Especialistas da empresa de segurança Veracode identificaram um pacote npm malicioso que oculta o trojan de acesso remoto (RAT) Pulsar, desenvolvido em .NET, dentro de imagens PNG. Trata-se de um malware altamente complexo, que combina diversos processos conhecidos para confundir antivírus e enganar a detecção do usuário, passando a impressão de ser apenas um repositório antigo e inofensivo.
Como o malware engana o antivírus
O arquivo JSON do vírus inicia com typosquatting para fingir ser o legítimo buildrunner, cujos pacotes npm já foram abandonados.
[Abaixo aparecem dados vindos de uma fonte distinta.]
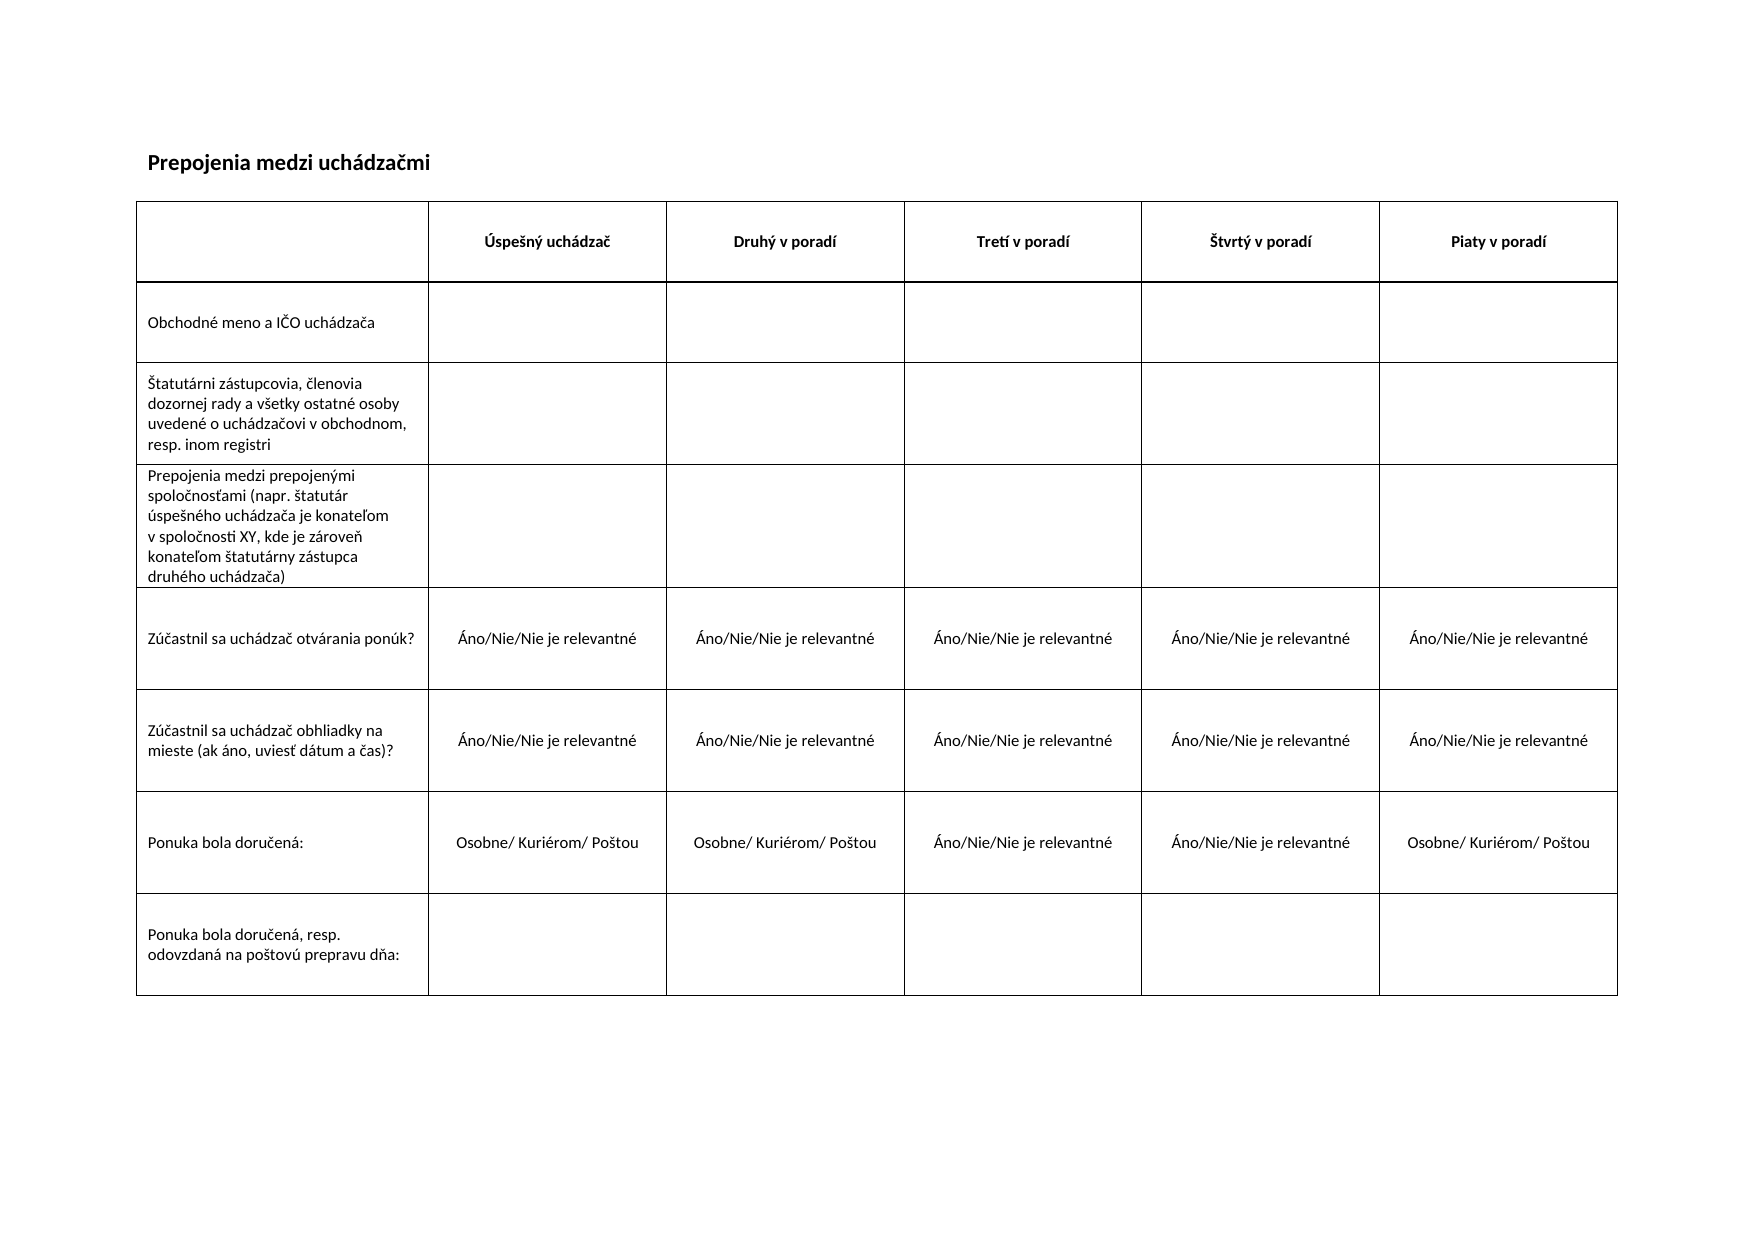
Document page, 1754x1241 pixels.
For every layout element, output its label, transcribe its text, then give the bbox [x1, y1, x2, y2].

table_cell Osobne/ Kuriérom/ Poštou [667, 792, 904, 893]
table_cell Zúčastnil sa uchádzač otvárania ponúk? [137, 588, 428, 689]
table_cell [1142, 465, 1379, 587]
table_cell Štatutárni zástupcovia, členovia dozornej rady a všetky ostatné osoby uvedené o uchádzačovi v obchodnom, resp. inom registri [137, 363, 428, 464]
table_cell Áno/Nie/Nie je relevantné [905, 792, 1141, 893]
table_cell Áno/Nie/Nie je relevantné [1142, 792, 1379, 893]
table_cell [905, 465, 1141, 587]
table_header [137, 202, 428, 281]
table_cell Áno/Nie/Nie je relevantné [429, 690, 666, 791]
table_cell [429, 894, 666, 995]
table_cell Áno/Nie/Nie je relevantné [667, 588, 904, 689]
table_cell Zúčastnil sa uchádzač obhliadky na mieste (ak áno, uviesť dátum a čas)? [137, 690, 428, 791]
table_cell Áno/Nie/Nie je relevantné [1380, 588, 1617, 689]
table_cell Áno/Nie/Nie je relevantné [1142, 690, 1379, 791]
table_cell [1142, 894, 1379, 995]
table_cell Áno/Nie/Nie je relevantné [1142, 588, 1379, 689]
table_cell [1142, 363, 1379, 464]
table_cell [1380, 283, 1617, 362]
table_cell [429, 465, 666, 587]
table_cell Áno/Nie/Nie je relevantné [905, 690, 1141, 791]
table_cell Áno/Nie/Nie je relevantné [905, 588, 1141, 689]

Essa estratégia faz com que o desenvolvedor que nota o pacote busque pelo nome original e pense que se trata de uma variante recente, ignorando o arquivo e permitindo que o RAT seja instalado na máquina.
Todo o processo de instalação do malware é longo e complexo de propósito. Tudo começa quando o usuário roda qualquer npm install, mas isso só traz um downloader separado, que se liga à pasta de inicialização do Windows com um nome aleatório para seguir na máquina sem levantar suspeitas. Na próxima vez que o computador é ligado, então, o arquivo age.

De todas as 1.653 linhas do vírus, somente 21 importam, ofuscando os comandos em meio a texto lixo. Caso alguém abra o arquivo, nada fará muito sentido, o que pode fazer com que passe despercebido. Há muitas camadas: o comando malicioso é separado entre 909 variáveis diferentes, sendo que 51 delas codificam strings em base64 que se tornam comandos inofensivos.
Tudo isso evita a detecção e, finalmente, quando o malware age, ele gera uma cópia de si mesmo, garante a obtenção de privilégios de administrador e lança o payload. Duas imagens escondem, com esteganografia, códigos maliciosos nos pixels, responsáveis por detectar antivírus: para cada marca, uma série de comandos diferentes é executada, mostrando adaptação complexa ao ambiente.
Usando tipos de arquivo que evitam análise dos antivírus comuns e reescrevendo partes de seu código, o malware começa a esvaziar processos do Windows para substituí-los pelo agente malicioso e fazer com que pareça legítimo. Sequer o uso de memória sofre modificações, fazendo com que a máquina acredite que tudo está bem.
Por fim, o arquivo ainda usa uma última imagem esteganográfica para rodar o RAT.
Como se proteger
O programa em si é o Pulsar, já descrito pela Veracode em junho de 2025, com um malware “irmão” chamado Quasar. Para os programadores de plantão, convém ficar de olho no pacote buildrunner-dev para detectar qualquer anormalidade como as descritas aqui e bloquear a URL hxxps://i.ibb[.]co/tpyTL2Zg/s9rugowxbq8i.png, que representa o arquivo malicioso em si.
Este caso reforça a importância de manter antivírus atualizados e adotar boas práticas de segurança, como evitar instalar pacotes de fontes desconhecidas e revisar o código antes de executá-lo em ambientes de produção.